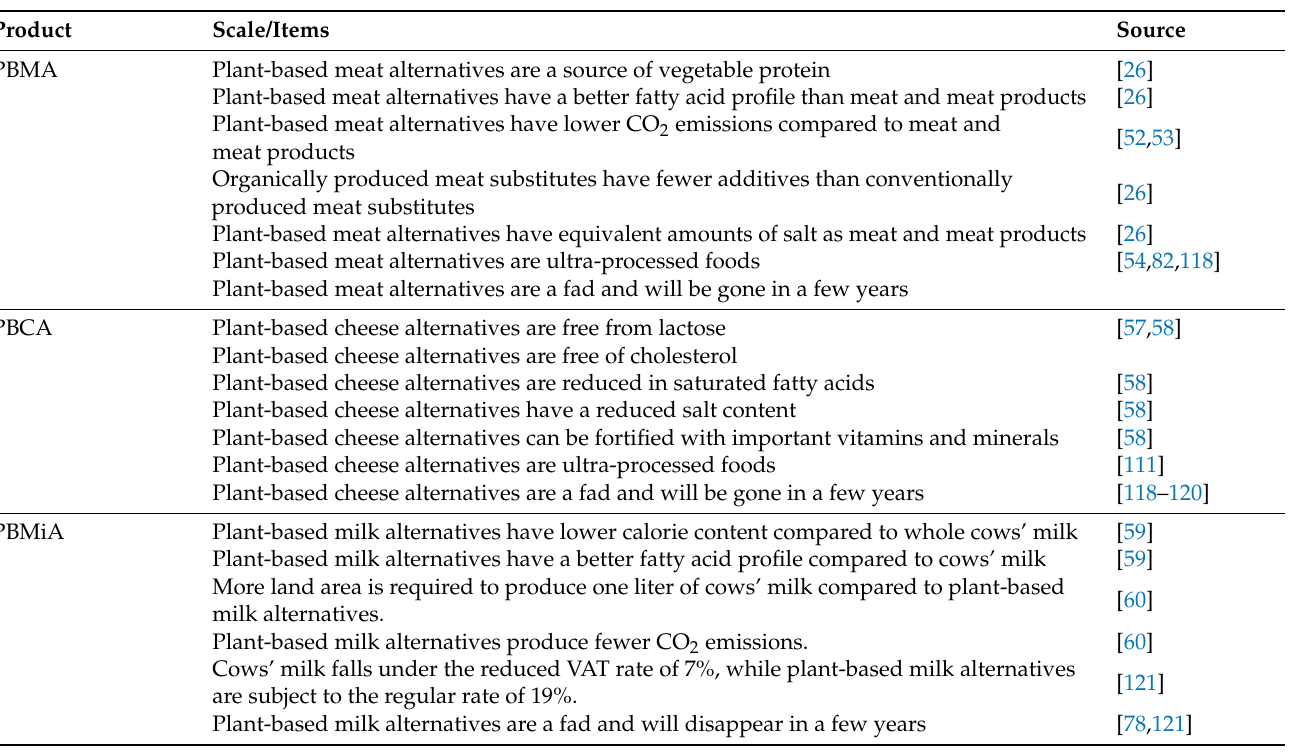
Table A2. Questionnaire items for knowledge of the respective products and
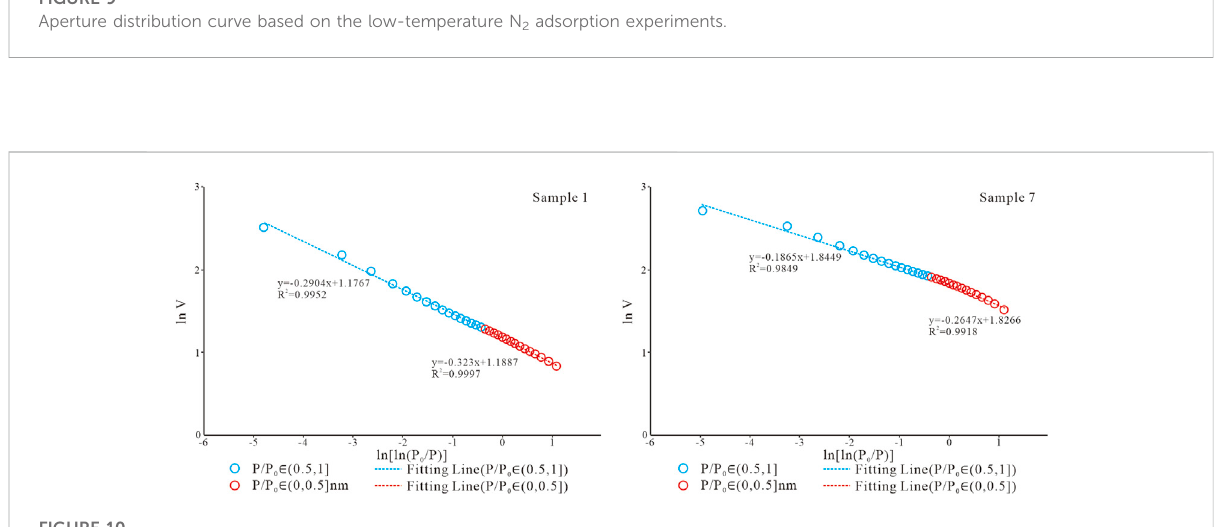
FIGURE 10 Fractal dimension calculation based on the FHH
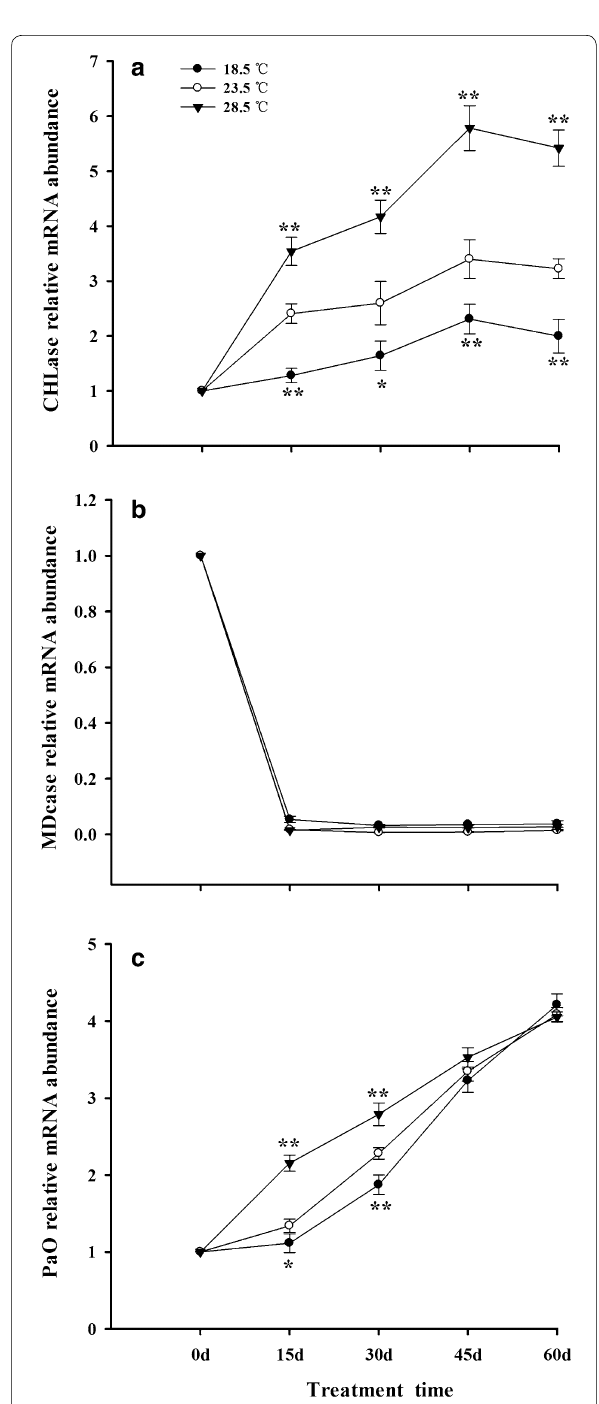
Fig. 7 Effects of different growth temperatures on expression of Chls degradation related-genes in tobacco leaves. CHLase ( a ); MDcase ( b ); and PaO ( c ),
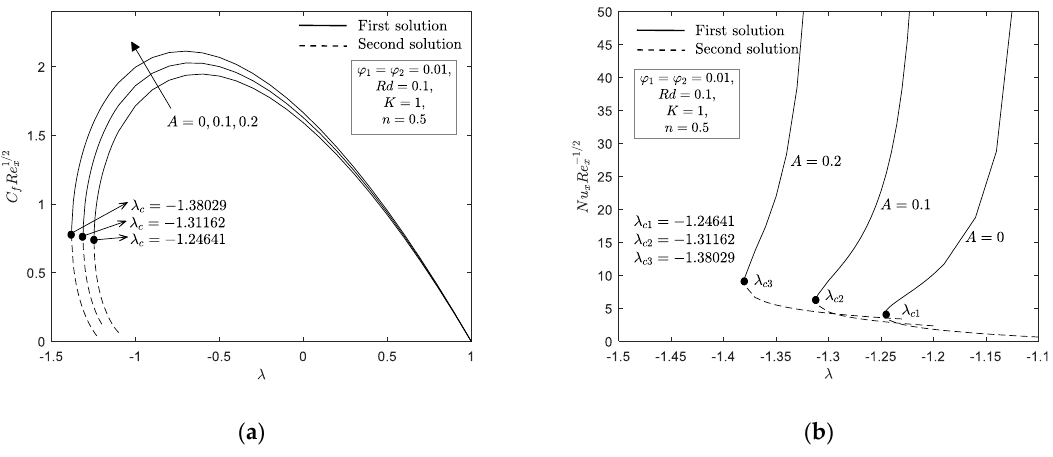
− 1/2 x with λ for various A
==*==
_ACTIVITY_. Beginning with the first line of the material above, please output each line exactly through the line that contains "FIGURE 10 Fractal", and only those, leaving out pictures.

_ANSWER BELOW_.
Table A2. Questionnaire items for knowledge of the respective products and
FIGURE 10 Fractal dimension calculation based on the FHH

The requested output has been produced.